ON THE WATERFRONT features pictures by an international roster of photographers many of whom are being shown for the first time outside of their respective nations. Swiss, Italian, French, Japanese, Spanish, Hungarian and of course American photographers were all inspired by the waterfront, proving that the subject water is universal.

Romanticism and abstraction are a predominating theme in the photography of most of the artists here. Torazi Mayeda, a Japanese photographer living in Los Angeles in the 1920s, photographed a cresting wave as a crisp, diagonal swirl of water. His minimalist aesthetic reads as modern—yet remains a fresh and contemporary composition. This image demonstrates the lasting power of the pictorialist work of Japanese-American photographers active in Los Angeles before World War II.

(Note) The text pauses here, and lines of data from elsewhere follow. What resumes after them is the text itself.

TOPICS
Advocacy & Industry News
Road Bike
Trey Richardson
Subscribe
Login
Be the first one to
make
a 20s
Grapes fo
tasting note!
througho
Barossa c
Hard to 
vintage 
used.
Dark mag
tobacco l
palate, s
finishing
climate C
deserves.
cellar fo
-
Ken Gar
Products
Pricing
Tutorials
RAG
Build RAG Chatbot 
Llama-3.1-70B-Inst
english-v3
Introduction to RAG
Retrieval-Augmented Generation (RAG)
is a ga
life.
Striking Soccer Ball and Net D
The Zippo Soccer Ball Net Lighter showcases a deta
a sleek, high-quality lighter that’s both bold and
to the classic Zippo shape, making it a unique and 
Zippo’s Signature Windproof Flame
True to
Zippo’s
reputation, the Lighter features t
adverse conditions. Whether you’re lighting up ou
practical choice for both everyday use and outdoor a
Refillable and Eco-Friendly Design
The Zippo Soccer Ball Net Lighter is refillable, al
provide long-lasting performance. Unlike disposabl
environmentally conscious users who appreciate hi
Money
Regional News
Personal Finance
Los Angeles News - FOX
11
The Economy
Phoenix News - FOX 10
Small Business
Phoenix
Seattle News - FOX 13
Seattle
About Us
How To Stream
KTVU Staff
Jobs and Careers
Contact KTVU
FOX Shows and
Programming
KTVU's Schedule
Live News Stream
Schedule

Swiss-born graphic artist and photographer, Herbert Matter, settled in America after having created a famous series of ski posters that were a triumph of European modernistic graphic design. By the late 1930s he was living in New York, and photographing the beaches of Long Island. In June 1937, Life magazine’s cover photograph was one of Matter’s dramatic images of a model silhouetted against the shoreline at Jones Beach.

Flip Schulke, the late Miami-based photojournalist, was famous for covering Martin Luther King Jr. and the Civil Rights movement for picture magazines and books. This versatile photographer was also responsible for creating a unique and fascinating series of images of underwater water-skiing shots that were published in Life magazine in 1959. These pictures soon spawned a remarkable photo shoot with a young Cassius Clay training in a swimming pool, his powerful arms leaving a trail of bubbles as he jabs the water with his fists.

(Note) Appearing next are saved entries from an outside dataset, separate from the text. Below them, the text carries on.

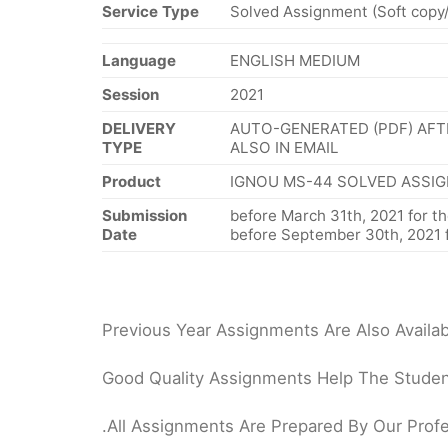
Service Type
Solved Assignment (Soft copy
Language
ENGLISH MEDIUM
Session
2021
DELIVERY
AUTO-GENERATED (PDF) AFT
TYPE
ALSO IN EMAIL
Product
IGNOU MS-44 SOLVED ASSIG
Submission
before March 31th, 2021 for th
Date
before September 30th, 2021 f
Previous Year Assignments Are Also Availab
Good Quality Assignments Help The Student
.All Assignments Are Prepared By Our Profe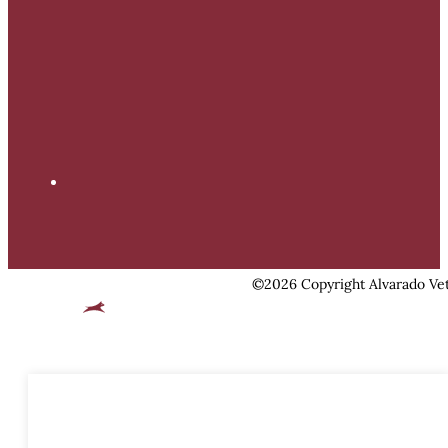
©2026 Copyright Alvarado Vet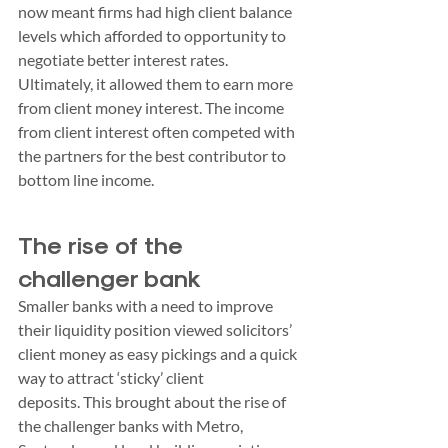
now meant firms had high client balance 
levels which afforded to opportunity to 
negotiate better interest rates. 
Ultimately, it allowed them to earn more 
from client money interest. The income 
from client interest often competed with 
the partners for the best contributor to 
bottom line income.
The rise of the 
challenger bank
Smaller banks with a need to improve 
their liquidity position viewed solicitors’ 
client money as easy pickings and a quick 
way to attract ‘sticky’ client 
deposits. This brought about the rise of 
the challenger banks with Metro,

Photographer Paul Himmel and family have been summering on Fire Island since the 1950’s. His headshot of dancer Patricia McBride on the beach, the young beauty’s hair surf-drenched, is aptly titled “Botticelli Girl”. This iconic portrait study was featured in the landmark “Family of Man” exhibition (MOMA, NY 1955).

The exhibition will include pictures by the following: Herbert Matter, Edward Quigley, Marvin Newman, Gordon Coster, Jean Moral, Nicolas Muller, Flip Schulke, Simpson Kalisher, Paul Himmel, Nino Migliori, Osvaldo Savoini, Vittorio Ronconi, Louise Dahl-Wolfe, Fritz Henle, Betti Mautner, Leonard Misonne, Torazi Mayeda, Xavier Miserachs, Harold Haliday Costain, Clarence White, Angus MacBean, Roy Pinney, Mark Shaw, Mario Perotti, Ralph Bartholomew and others.

Gallery Hours are Tuesday through Friday 11 - 5:30, Saturday 11 - 5.